# check engine light, but drives fine?



## Brutus (May 29, 2007)

Ok so I tried the on off thing. 
got code P 0128 and then done... ok so one thing.
According to this site http://forums.neons.org/viewtopic.php?f=40&t=335484
It's thermostat rationality.
currently in the process of searching out what that means...

edit: 

ok, so apparently this mean the thermostat could be stuck open (car wont heat up) or stuck closed (car wont cool down)

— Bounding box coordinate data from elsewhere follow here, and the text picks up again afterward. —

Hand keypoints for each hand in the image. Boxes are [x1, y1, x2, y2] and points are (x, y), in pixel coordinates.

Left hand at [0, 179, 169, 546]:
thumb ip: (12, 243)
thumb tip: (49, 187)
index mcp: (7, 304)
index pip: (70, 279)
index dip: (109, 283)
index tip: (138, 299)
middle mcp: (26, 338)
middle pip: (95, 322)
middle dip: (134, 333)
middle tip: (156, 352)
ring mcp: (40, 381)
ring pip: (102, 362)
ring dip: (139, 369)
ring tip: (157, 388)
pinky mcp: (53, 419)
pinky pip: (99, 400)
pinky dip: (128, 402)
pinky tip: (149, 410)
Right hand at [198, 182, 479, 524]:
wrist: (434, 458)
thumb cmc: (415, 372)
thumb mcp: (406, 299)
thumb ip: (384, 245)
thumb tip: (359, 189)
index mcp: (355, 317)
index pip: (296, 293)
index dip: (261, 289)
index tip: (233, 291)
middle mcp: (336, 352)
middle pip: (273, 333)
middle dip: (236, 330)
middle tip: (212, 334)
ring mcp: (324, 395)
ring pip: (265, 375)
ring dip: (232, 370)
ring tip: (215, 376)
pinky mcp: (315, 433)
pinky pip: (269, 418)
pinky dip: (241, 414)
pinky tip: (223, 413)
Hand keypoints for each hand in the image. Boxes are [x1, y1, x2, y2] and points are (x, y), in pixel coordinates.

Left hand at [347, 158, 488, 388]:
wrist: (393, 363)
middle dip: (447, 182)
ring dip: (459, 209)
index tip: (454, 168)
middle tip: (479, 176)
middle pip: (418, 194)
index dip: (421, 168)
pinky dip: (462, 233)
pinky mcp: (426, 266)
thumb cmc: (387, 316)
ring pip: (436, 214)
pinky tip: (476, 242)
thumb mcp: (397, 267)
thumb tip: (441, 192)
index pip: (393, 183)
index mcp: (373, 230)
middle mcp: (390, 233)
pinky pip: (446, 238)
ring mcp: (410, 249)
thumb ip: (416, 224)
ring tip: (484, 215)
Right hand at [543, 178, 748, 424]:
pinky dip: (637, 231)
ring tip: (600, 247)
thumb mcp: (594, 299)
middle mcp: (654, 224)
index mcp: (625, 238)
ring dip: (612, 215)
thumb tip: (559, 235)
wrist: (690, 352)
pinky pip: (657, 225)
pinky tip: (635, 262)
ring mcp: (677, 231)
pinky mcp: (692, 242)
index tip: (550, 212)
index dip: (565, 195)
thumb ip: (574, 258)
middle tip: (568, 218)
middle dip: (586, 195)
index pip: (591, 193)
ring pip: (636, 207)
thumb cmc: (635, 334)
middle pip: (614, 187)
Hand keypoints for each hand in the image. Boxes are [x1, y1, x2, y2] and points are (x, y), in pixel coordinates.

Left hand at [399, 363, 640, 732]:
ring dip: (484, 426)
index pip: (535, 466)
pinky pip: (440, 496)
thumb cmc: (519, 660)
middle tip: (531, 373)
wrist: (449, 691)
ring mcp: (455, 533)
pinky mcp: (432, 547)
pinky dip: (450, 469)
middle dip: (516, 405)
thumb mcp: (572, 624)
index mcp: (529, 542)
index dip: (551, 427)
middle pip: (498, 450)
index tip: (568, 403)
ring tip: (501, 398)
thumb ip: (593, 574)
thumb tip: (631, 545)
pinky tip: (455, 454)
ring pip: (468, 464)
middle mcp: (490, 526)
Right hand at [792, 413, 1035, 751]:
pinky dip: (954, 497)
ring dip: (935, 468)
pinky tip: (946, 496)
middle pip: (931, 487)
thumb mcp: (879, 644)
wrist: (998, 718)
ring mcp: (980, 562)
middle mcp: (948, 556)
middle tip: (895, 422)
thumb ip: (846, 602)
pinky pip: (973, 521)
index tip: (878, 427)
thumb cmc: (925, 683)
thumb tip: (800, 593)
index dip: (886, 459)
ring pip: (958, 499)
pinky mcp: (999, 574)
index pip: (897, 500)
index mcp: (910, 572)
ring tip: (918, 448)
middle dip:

Looks like a new thermostat is in my future.


----------



## txgencon (Jan 4, 2011)

Brutus said:


> Ok so I tried the on off thing.
> got code P 0128 and then done... ok so one thing.
> According to this site http://forums.neons.org/viewtopic.php?f=40&t=335484
> It's thermostat rationality.
> ...


Does it have a temp gauge or just an idiot light? If it just has an idiot light and it isn't coming on, I'd bet that it's stuck open.


----------



## Brutus (May 29, 2007)

txgencon said:


> Does it have a temp gauge or just an idiot light? If it just has an idiot light and it isn't coming on, I'd bet that it's stuck open.


gauge.

I've noticed it's been sitting a bit cooler lately. I was attributing that to all the rain and unseasonably cooler temperatures we are experiencing.


----------